What the exercise asks: In the records below, tally the lines that contain the word "GenExSt" and give only that number.

= = =

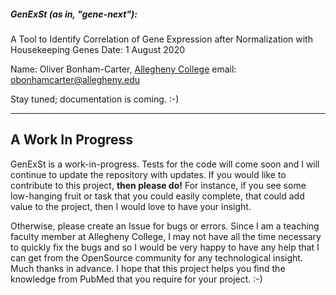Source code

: ##### GenExSt (as in, "gene-next"):
A Tool to Identify Correlation of Gene Expression after Normalization with Housekeeping Genes
Date:
1 August 2020

Name:
Oliver Bonham-Carter, [Allegheny College](https://allegheny.edu/)
email: obonhamcarter@allegheny.edu

Stay tuned; documentation is coming. :-)

---


## A Work In Progress


GenExSt is a work-in-progress. Tests for the code will come soon and I will continue to update the repository with updates. If you would like to contribute to this project, __then please do!__ For instance, if you see some low-hanging fruit or task that you could easily complete, that could add value to the project, then I would love to have your insight.

Otherwise, please create an Issue for bugs or errors. Since I am a teaching faculty member at Allegheny College, I may not have all the time necessary to quickly fix the bugs and so I would be very happy to have any help that I can get from the OpenSource community for any technological insight. Much thanks in advance. I hope that this project helps you find the knowledge from PubMed that you require for your project. :-)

= = =

Your solution: 2